3. Немного любивших, нашедших себя в другом, возлюбленных самою Любовью. Немногие даже полюбив опознали свою любовь; и живут они словно в полумраке пещеры, обманываясь скользящими по стенам ее тенями.
Ему однажды явилась Любовь, просияла на миг и скрылась. Как будто уже нет ее, нет совсем, а он нудит себя любить, хочет воскресить умершую, боится поверить в смерть бессмертной. Смеются над ним и твердят ему: «Не вернуть прошлого. Зачем же обманывать себя, зачем внушать себе уже несуществующее? Любовь не в нашей власти, пришелица незваная, гостья непоседливая». Но прав он: он заставляет себя любить ту, которую любил в минуту озаренья, избранницу единственную свою. Он чувствует, что должен и хочет любить, хотя и не знает «почему». И не знает он «почему» только в ограниченности разумной жизни своей, не в истинном своем бытии. Долгое и – казалось бы – лживое стремление любить на самом деле только слабый отблеск истинной любви в хаосе разумности.
Он убил свою жену, чтобы жениться на милой. Теперь мучается и проклинает свою любовь как бесовское наважденье; проклинает и все-таки любит. Жалкий и бессильный глупец, не поверивший силе Всесильной! Не смог он принять Пришелицу и ее силою победить свои и чужие муки; не понял он, что Любовь все выносит и преображает само страданье, раскрывая истинный смысл его. Посмотри еще на бедную Татьяну Гремину, безропотно тоскующую по Онегине, наивно-невинную в прелюбодеянии своем; вспомни, как дрогнули ресницы Лизы, когда она, уже черница, проходила мимо Лаврецкого… Милые и нежные подруги, зачем не поняли вы долга Любви? А она, благостная, и вас, изменивших ей, осенила светлым крылом своим и до гробовой доски не оставила вас сладкою своею тоскою. Не вслушались вы в безмолвные речи ее, не принесла она в вас и вам своего плода. И опали вы, не узнав расцвета; и вялый запах засохших в комнате роз говорит о том, что должно было быть, но чего не было.
4. Шумит метель за окнами, скользит по стеклам, воет в печной трубе. Но тихая молчаливо говорит Любовь в моей комнате при колеблющемся мерцании жалкого ночника. И ясна и ощутительна мне сокровенная ее жизнь, твоя и моя, триединая. – Любовь это – я и она, моя любимая, и это – большее, чем мы: сама Всеединая Жизнь, нисшедшая в нас, объединившая нас и единая с нами. Она подъемлется из пены морской, поддерживаемая переплетающими с ее руками свои, склоненными к ней и друг к другу девами – это души наши. Закинув назад голову и влажные волосы, она вдыхает соленый воздух моря и греет на солнце открытое лицо. Она встает, еще одетая и полузакрытая, словно стыдливая, но уже властная и гордая, Владычица мира. Как царственно сбегает на правую грудь и двоится прядь волос; как, пробиваясь сквозь них, кончик уха пересмеивается с надменным очерком рта!

----------

• **Что сделать**:
**A.** Выпишите все имена персонажей, которые упоминаются в тексте о любви.
**B.** Оформите строки из записей от строки с "Source code for" до строки с "## Resources" включительно в виде таблицы Markdown без пустых строк. Сделайте столбцы «№» и «Строка».
Текст и записи между собой никак не связаны.

----------

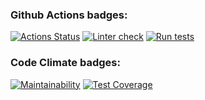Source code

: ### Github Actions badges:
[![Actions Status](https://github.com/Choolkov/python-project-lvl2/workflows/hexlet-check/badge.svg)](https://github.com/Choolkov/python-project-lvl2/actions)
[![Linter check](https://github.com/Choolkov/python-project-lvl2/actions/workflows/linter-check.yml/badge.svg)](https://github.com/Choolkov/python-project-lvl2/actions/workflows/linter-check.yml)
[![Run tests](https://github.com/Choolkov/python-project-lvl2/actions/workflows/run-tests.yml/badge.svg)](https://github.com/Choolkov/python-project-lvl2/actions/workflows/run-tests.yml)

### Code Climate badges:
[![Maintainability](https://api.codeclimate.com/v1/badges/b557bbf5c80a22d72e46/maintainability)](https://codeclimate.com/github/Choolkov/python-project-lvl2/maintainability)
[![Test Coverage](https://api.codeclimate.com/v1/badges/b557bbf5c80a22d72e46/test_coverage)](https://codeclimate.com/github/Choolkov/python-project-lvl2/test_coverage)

----------

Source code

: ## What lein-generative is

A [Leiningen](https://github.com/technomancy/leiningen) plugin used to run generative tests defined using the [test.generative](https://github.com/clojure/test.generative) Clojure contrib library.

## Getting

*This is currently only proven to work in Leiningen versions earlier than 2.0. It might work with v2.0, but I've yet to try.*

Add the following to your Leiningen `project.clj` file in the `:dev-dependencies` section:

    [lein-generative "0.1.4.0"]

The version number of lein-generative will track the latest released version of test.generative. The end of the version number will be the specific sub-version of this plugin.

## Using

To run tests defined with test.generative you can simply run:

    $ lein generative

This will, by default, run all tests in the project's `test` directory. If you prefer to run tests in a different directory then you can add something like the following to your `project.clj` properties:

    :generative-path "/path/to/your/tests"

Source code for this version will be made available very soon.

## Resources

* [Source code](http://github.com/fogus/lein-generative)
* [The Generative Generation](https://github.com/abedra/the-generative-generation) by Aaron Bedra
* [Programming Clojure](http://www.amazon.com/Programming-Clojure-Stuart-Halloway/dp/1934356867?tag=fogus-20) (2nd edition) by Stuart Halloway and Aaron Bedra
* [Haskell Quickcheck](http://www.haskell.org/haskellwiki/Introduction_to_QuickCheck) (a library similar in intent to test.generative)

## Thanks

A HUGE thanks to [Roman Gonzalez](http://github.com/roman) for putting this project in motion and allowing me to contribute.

----------

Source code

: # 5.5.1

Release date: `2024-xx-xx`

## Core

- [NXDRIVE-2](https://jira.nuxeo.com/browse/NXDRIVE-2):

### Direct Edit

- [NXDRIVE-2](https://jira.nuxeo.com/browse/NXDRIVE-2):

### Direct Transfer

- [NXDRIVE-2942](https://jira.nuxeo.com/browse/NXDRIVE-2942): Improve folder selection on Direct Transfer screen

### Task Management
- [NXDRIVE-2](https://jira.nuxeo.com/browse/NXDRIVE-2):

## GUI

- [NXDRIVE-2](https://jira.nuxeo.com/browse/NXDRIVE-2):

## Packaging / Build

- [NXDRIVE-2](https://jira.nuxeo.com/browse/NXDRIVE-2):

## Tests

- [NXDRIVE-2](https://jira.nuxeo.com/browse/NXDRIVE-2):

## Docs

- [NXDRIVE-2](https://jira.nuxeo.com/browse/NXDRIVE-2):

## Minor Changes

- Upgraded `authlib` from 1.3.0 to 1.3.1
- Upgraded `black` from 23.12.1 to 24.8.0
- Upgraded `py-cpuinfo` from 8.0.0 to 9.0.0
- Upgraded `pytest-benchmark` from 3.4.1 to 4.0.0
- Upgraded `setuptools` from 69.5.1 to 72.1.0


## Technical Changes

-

----------

• **Ответы к заданиям**:
**A.** Татьяна Гремина, Онегин, Лиза, Лаврецкий.

**B.**
| № | Строка |
|---|---|
| 1 | Source code for this version will be made available very soon. |
| 2 | ## Resources |